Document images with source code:
------------------------------------

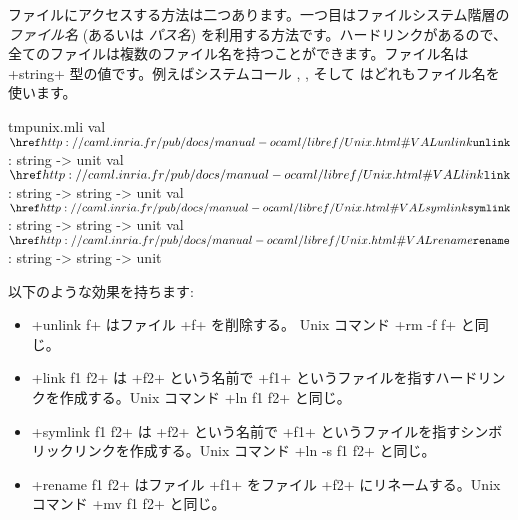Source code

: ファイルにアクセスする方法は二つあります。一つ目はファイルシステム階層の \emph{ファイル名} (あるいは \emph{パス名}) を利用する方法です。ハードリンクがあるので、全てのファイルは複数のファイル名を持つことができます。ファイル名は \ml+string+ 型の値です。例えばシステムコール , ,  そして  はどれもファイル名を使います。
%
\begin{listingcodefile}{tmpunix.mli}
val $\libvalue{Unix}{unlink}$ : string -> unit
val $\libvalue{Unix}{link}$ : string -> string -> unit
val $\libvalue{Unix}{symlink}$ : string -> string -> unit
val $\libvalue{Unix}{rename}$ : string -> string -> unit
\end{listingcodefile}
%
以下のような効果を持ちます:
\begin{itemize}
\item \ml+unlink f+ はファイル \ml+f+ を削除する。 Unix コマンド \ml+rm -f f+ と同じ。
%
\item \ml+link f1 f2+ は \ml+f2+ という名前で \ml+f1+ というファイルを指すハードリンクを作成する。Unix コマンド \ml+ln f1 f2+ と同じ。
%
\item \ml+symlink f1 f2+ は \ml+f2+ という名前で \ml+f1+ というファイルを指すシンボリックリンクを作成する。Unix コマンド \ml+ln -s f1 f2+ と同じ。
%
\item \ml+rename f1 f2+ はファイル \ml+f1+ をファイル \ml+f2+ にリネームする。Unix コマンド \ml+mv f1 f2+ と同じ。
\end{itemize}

------------------------------------

ACTION ITEM:
Only lines containing "コマンド" belong in the answer; copy every such line from the records.

PROBLEM SOLUTION:
\item \ml+unlink f+ はファイル \ml+f+ を削除する。 Unix コマンド \ml+rm -f f+ と同じ。
\item \ml+link f1 f2+ は \ml+f2+ という名前で \ml+f1+ というファイルを指すハードリンクを作成する。Unix コマンド \ml+ln f1 f2+ と同じ。
\item \ml+symlink f1 f2+ は \ml+f2+ という名前で \ml+f1+ というファイルを指すシンボリックリンクを作成する。Unix コマンド \ml+ln -s f1 f2+ と同じ。
\item \ml+rename f1 f2+ はファイル \ml+f1+ をファイル \ml+f2+ にリネームする。Unix コマンド \ml+mv f1 f2+ と同じ。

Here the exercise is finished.